The craft brewing industry is struggling overall, Ferber said, with sales down for half of the top 30 breweries in Oregon this year. And Portland hasn’t been spared, with seven breweries announcing closure or sale this summer.
“It’s convenient to blame the distributor, but other brewery partners for Columbia have grown their business and are doing well,” he said. “It’s frustrating this one didn’t work out.”
Sluiter said that in hindsight he questions Culmination’s decision to sign on with its current distributor, Running Man Distributing, which is smaller and “doesn’t have the scale to get us back to where we were.”
Phil Birnbaum, Running Man’s owner, said he was surprised by Culmination’s struggles, as it’s “always been a strong brand.”
“We are an admittedly small distributor, but in the year and a half since we’ve been selling them, they’ve always been a really strong, fast-moving brewery for us.”
Asked about Culmination’s distribution struggles, Shomler said, “That was before my time, I wasn’t around then.”
But he said he will do whatever he can to partner with Running Man and “help make their life easier.”
While Spady last week said the company was for sale, Shomler said he was unaware of any official listing.
“Since I read that article, I have not seen Culmination listed for sale anywhere,” he said. “There’s been no social media posting that it’s for sale. There’s nothing put on the website saying it’s for sale. I’m not aware of a business broker who’s listing it for sale.

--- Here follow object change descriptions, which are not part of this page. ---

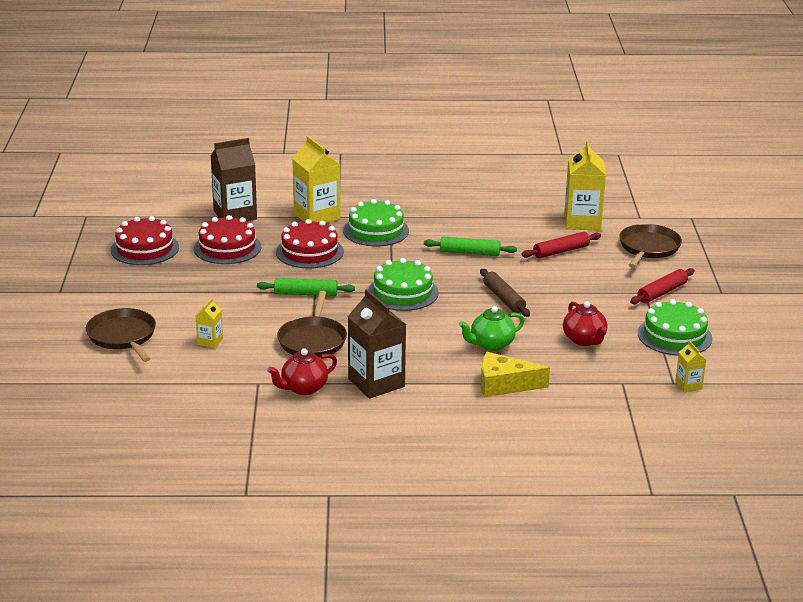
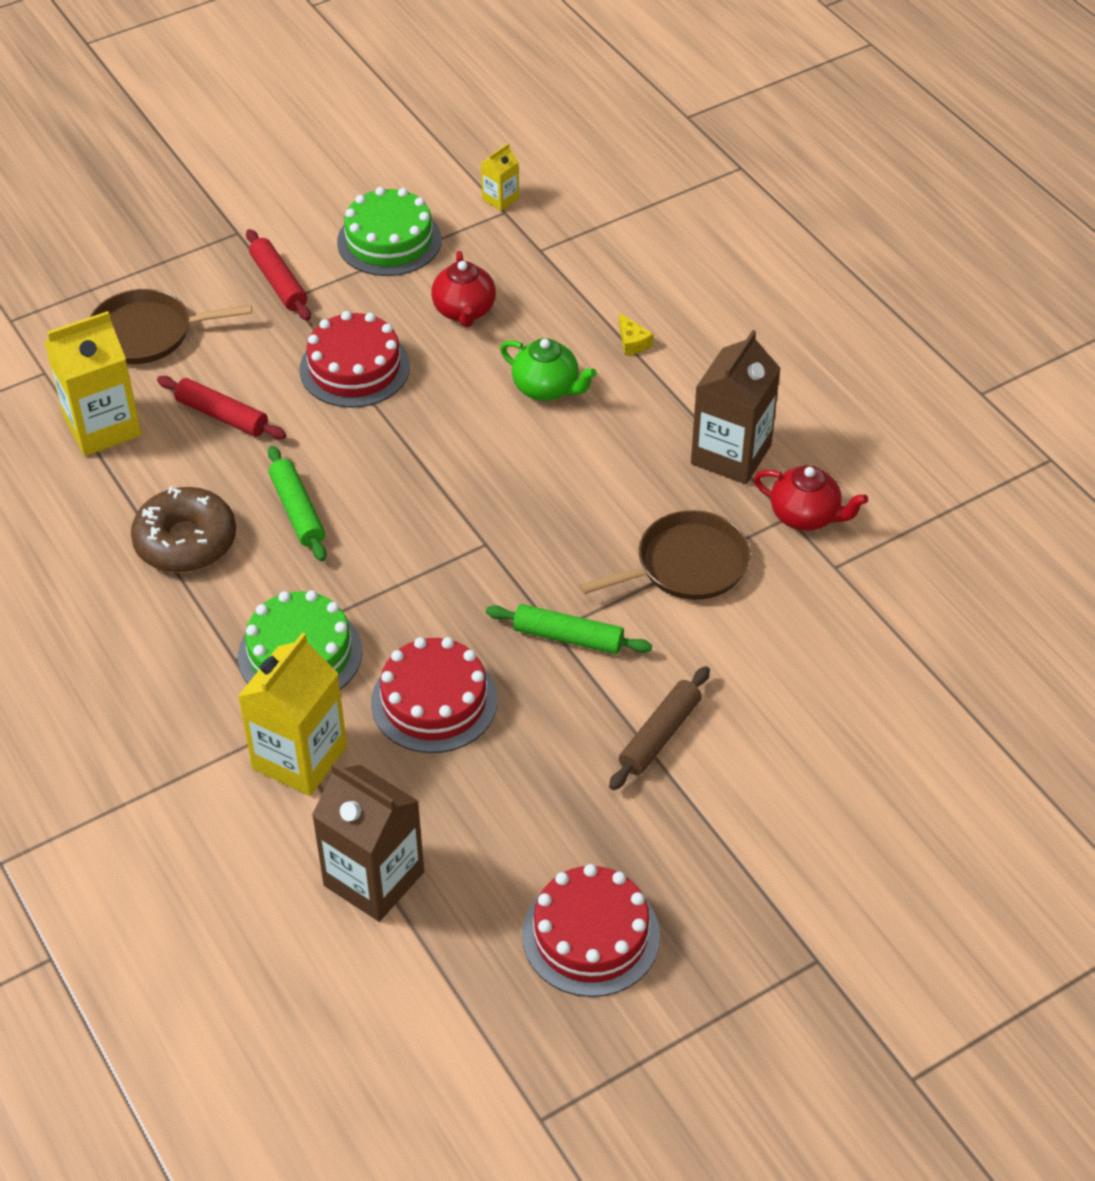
camera: 120 degrees left, 20 degrees up
brown pan [86,308,156,362] -> none
red cake [194,215,261,264] -> red cake moved to [299,311,410,408]
yellow carton [196,298,223,348] -> none
green rolling pin [257,278,355,296] -> green rolling pin turned 45 degrees counterclockwise [486,604,652,654]
green cake [368,258,439,311] -> none
brown rolling pin [480,269,530,317] -> brown rolling pin moved to [609,666,710,790]
yellow cheese [481,352,550,397] -> yellow cheese [619,313,653,355], size x0.48
red teapot [563,301,608,346] -> red teapot turned 135 degrees clockwise [431,251,496,327]
red rolling pin [630,268,695,304] -> red rolling pin turned 45 degrees clockwise [246,229,311,321]
none -> brown donut [131,487,236,573]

“I’m sure if someone stepped forward and said, ‘Hey, I have a boatload of money, I’ll give it to you,’ I’m sure that some people would take it,” he said. “But I am here to help the brewery survive. Me banging the drum to find a seller has not been on my to-do list.”
Asked what Culmination’s biggest challenge is, Shomler replied, “There’s a lot of plates spinning that are about to fall off and crack. … There are some financial challenges, morale was an issue. If I was an employee, I would definitely feel the weight of some of the things — financial and other issues — they were being buffeted with.”
But, he said, “increasing sales fixes things, and there’s things we can do.”
His plan has reinspired Hush to keep fighting for Culmination Brewing.
“We’ve spent months cutting things to the bone and finding efficiencies, and the last step is to hope that the community rallies behind us,” Hush said. “We think Steven’s the right person to make that happen. We’re excited and confident that he’s going to be able to save this company. We haven’t been this excited in months and months.”